If you are an experienced rider – we mean very experienced motorbike rider – you can try out renting a scooter. Good news: normally you can drive a scooter under 125cc without driving licence. Bad news: there are myriads of motorbikes cruising Ho Chi Minh streets. Yes, myriads! With a scooter you will have much more freedom but note that thefts of motorbikes are not unheard of – park only in designated areas with parking attendants (parking fee ranges from 2,000 to 20,000 dong which is from USD0.10 to USD1).
If you want to savour real local flavour, take a tricycle, aka cyclo, ride. It is quintessentially Vietnamese experience to be pedalled through heavily trafficked streets with your driver behind you and all the road chaos of cars, bikes and buses rushing right towards your insecure means of transport.
Finally, there are public buses – the cheapest and in most cases the fastest way to move around in Saigon – they are always given way to. The only problem is to figure out which line you need. But as soon as you solve the puzzle, enjoy going local.
Where to stay
The prime backpacker’s choice for budget guesthouses is Pham Ngu Lao–Bu Vien area, conveniently located close to Ben Thanh Market. The cheapest rooms can be found at as low as USD10, but USD20 is more realistic amount for which you can get a room in a family-operated guesthouse with private bathroom and air-conditioning. In recent years more and more mid-range hotels are making their way to Pham Ngu Lao, with prices ranging between USD30-USD40. These are mostly clustered around Le Thanh Ton and Ly Tu Trong. If Pham Ngu Lao is too frenetic for you, head to Co Giang Street or Co Bac Street. Both offer quite a decent choice of budget guesthouses but boast a quieter ambiance. The central part of the city is the enclave of luxury hotels and international chains though some great mid-range deals can be found there, too.
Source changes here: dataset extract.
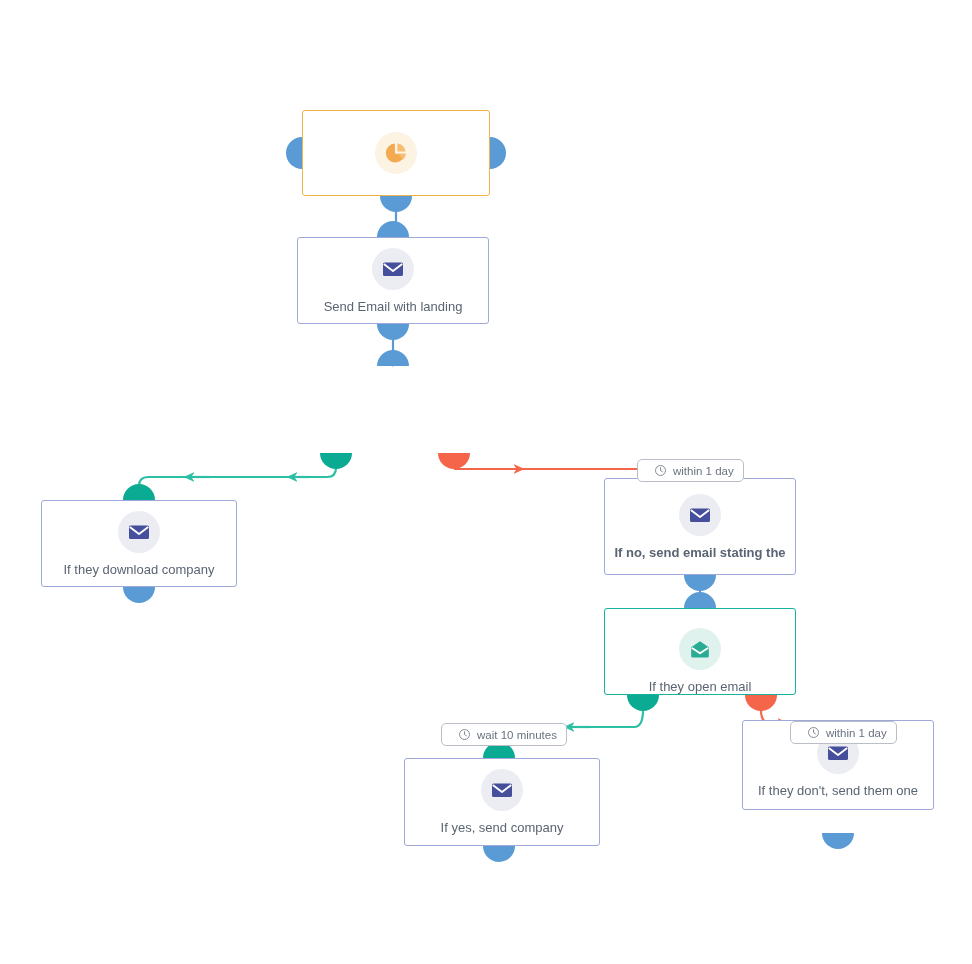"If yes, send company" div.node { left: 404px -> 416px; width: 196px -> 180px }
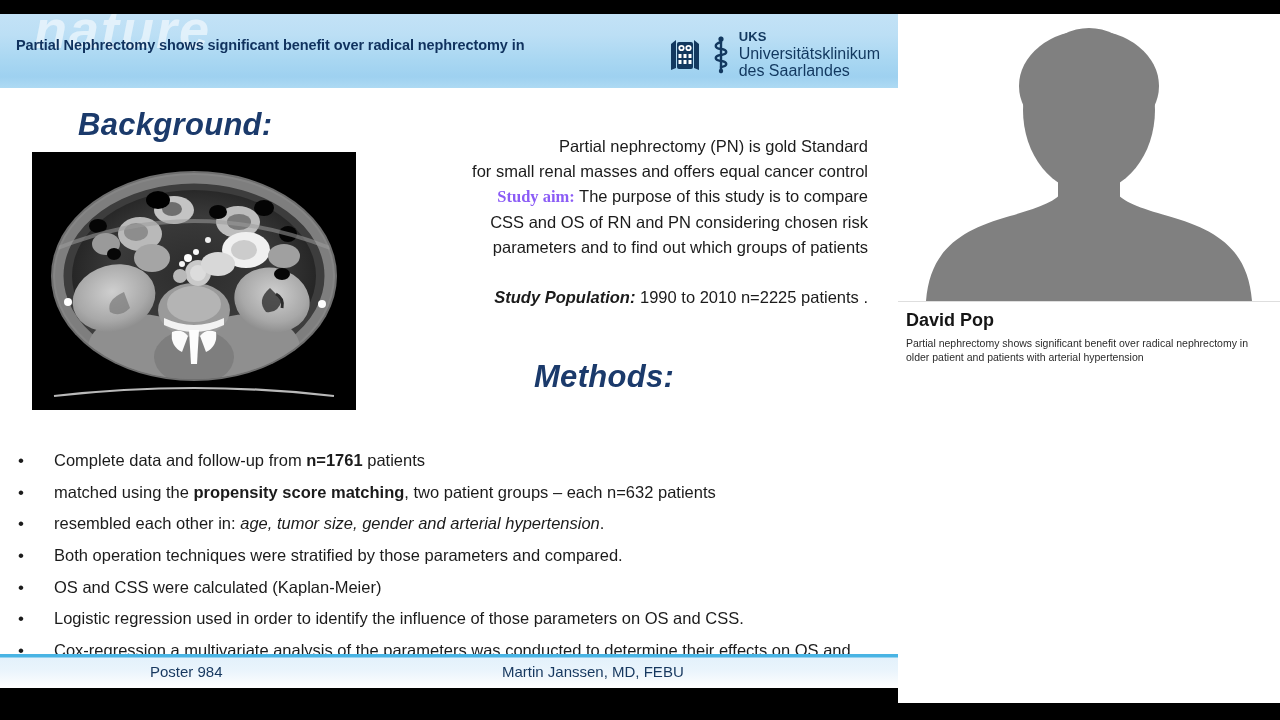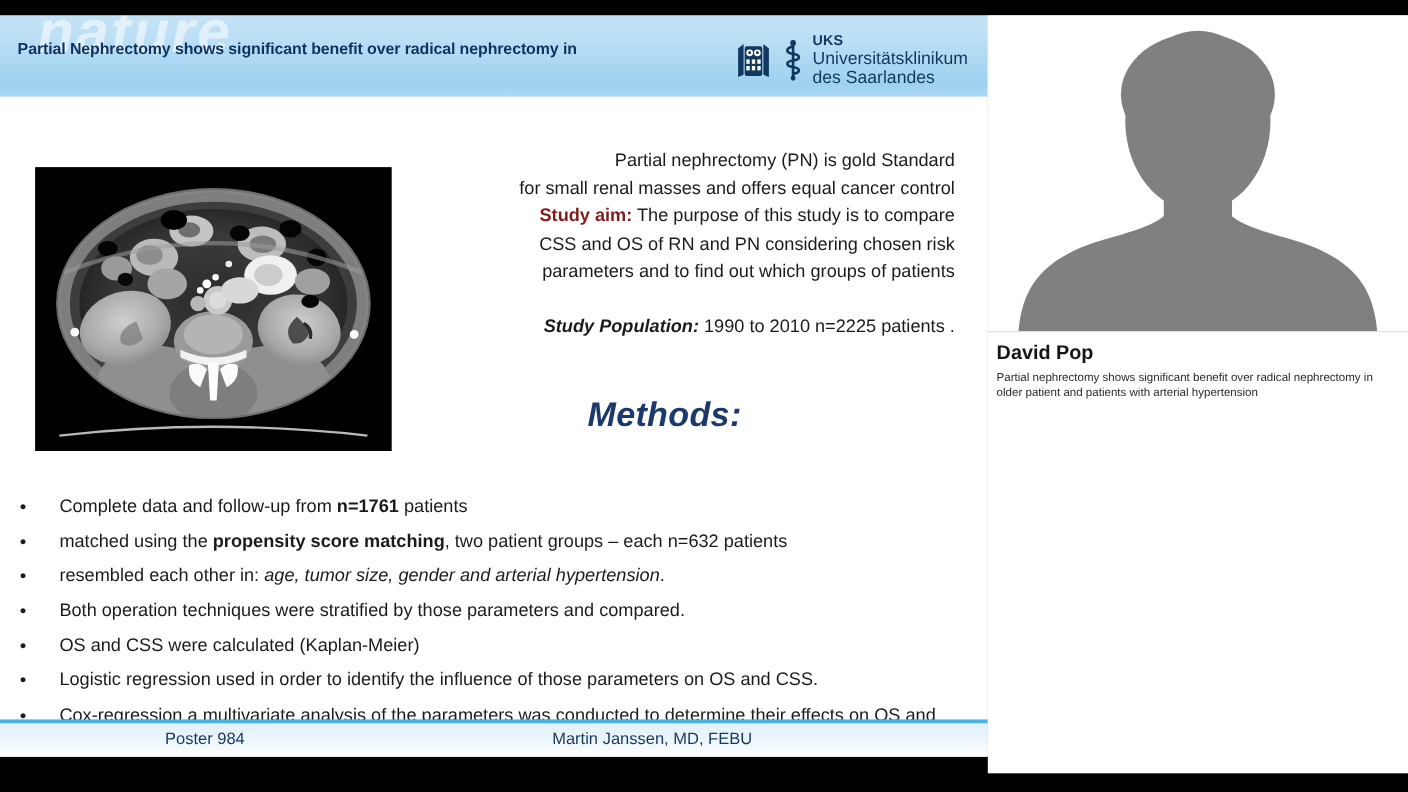"Background:" div.section-heading { html: none -> <div>Background:</div> }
There is soooooo much to do and see in Saigon, that planning your stay may become a real challenge. Do not try to cover all the sights in a couple of days; just pick up a bit of everything to see the many faces of the city.
Walk from District 1 to Cholon to visit some of the best temples in Saigon. These are colourful oasis of tranquillity and peace amidst the sea of loud traffic horns and dust. Do not miss an impressive gilded ship in Nghia An Hoi Quan Pagoda, watch the incense coils hanging from the ceiling in Thien Hau Pagoda, admire four dragon columns brought from China in Ha Chuong Hoi Quan Pagoda and feel as the time slows its pace in a secret Jade Imperial Pagoda. Walk through the rooms and underground tunnels of President Palace complete with rooftop helipad, find out what the modern Vietnamese art is about at rather small but charming Contemporary Art Museum, and study old maps of Saigon and Vietnam at the gorgeous Central Post Office which occupies a stately colonial building of the former railway station. Indulge in shopping: markets in Saigon are incredibly varied and offer an abundance of great finds – from excellent local coffee to stylish gold jewellery.
Last but not least – set on a culinary tour of Ho Chi Minh which is a foodie’s paradise. From Pho 2000 proud for having fed even President Bill Clinton with their soup to elegant Fanny ice-cream cafe with mind-blowing choice of frozen delights, you will have plenty of gastronomic fun in Saigon.